Task brief ▸ Reproduce the listing below word for word, from its first line down to and including the line that contains "Piramidi nella Nebbia".

━━ Dataset content

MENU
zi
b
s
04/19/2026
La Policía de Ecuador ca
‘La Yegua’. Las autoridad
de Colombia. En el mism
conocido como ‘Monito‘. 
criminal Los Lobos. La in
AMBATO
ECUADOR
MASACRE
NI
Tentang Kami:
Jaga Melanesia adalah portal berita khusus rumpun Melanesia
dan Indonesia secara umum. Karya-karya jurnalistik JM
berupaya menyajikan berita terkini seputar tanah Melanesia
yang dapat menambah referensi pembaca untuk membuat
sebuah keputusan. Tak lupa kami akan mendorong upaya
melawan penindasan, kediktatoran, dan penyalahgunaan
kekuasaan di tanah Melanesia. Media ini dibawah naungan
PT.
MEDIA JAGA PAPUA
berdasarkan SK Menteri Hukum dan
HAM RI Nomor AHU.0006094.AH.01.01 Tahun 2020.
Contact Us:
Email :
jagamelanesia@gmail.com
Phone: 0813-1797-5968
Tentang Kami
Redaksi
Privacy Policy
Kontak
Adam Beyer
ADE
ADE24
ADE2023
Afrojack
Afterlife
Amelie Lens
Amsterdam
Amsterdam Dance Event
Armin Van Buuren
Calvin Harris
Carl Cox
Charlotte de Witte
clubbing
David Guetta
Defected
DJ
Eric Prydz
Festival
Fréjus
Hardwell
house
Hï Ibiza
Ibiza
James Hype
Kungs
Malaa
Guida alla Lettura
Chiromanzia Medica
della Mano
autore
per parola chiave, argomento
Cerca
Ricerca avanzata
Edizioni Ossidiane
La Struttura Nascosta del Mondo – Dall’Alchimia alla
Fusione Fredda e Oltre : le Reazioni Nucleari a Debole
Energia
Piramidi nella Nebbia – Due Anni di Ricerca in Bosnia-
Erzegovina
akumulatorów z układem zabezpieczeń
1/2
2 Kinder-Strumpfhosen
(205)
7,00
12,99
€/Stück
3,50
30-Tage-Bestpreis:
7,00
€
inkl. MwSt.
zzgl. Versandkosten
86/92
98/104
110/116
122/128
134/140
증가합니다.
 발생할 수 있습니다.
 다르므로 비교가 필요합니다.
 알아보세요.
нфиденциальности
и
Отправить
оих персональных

━━━━

Solution for this problem ▸
MENU
zi
b
s
04/19/2026
La Policía de Ecuador ca
‘La Yegua’. Las autoridad
de Colombia. En el mism
conocido como ‘Monito‘. 
criminal Los Lobos. La in
AMBATO
ECUADOR
MASACRE
NI
Tentang Kami:
Jaga Melanesia adalah portal berita khusus rumpun Melanesia
dan Indonesia secara umum. Karya-karya jurnalistik JM
berupaya menyajikan berita terkini seputar tanah Melanesia
yang dapat menambah referensi pembaca untuk membuat
sebuah keputusan. Tak lupa kami akan mendorong upaya
melawan penindasan, kediktatoran, dan penyalahgunaan
kekuasaan di tanah Melanesia. Media ini dibawah naungan
PT.
MEDIA JAGA PAPUA
berdasarkan SK Menteri Hukum dan
HAM RI Nomor AHU.0006094.AH.01.01 Tahun 2020.
Contact Us:
Email :
jagamelanesia@gmail.com
Phone: 0813-1797-5968
Tentang Kami
Redaksi
Privacy Policy
Kontak
Adam Beyer
ADE
ADE24
ADE2023
Afrojack
Afterlife
Amelie Lens
Amsterdam
Amsterdam Dance Event
Armin Van Buuren
Calvin Harris
Carl Cox
Charlotte de Witte
clubbing
David Guetta
Defected
DJ
Eric Prydz
Festival
Fréjus
Hardwell
house
Hï Ibiza
Ibiza
James Hype
Kungs
Malaa
Guida alla Lettura
Chiromanzia Medica
della Mano
autore
per parola chiave, argomento
Cerca
Ricerca avanzata
Edizioni Ossidiane
La Struttura Nascosta del Mondo – Dall’Alchimia alla
Fusione Fredda e Oltre : le Reazioni Nucleari a Debole
Energia
Piramidi nella Nebbia – Due Anni di Ricerca in Bosnia-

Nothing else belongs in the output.